* EXERCISE: Reproduce the text of each entry below word for word, leaving out the pictures.

* RECORDS FOR THE TASK:
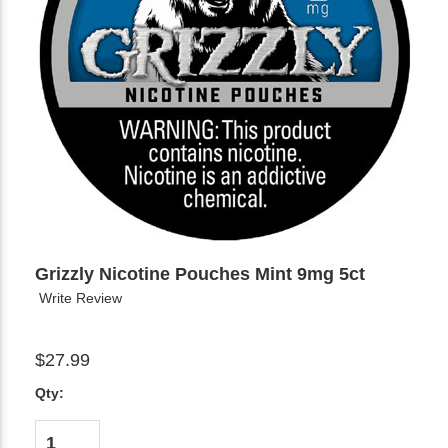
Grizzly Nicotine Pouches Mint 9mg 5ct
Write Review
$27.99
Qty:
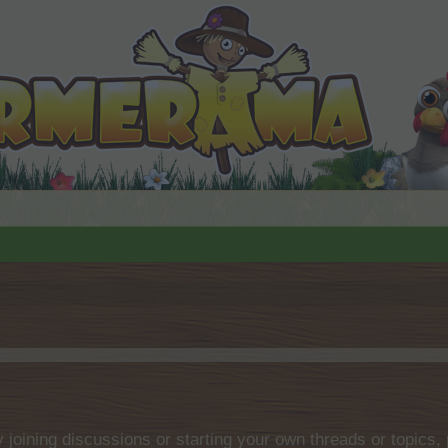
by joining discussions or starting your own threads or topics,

* YOUR SOLUTION:
Grizzly Nicotine Pouches Mint 9mg 5ct
Write Review
$27.99
Qty:
by joining discussions or starting your own threads or topics,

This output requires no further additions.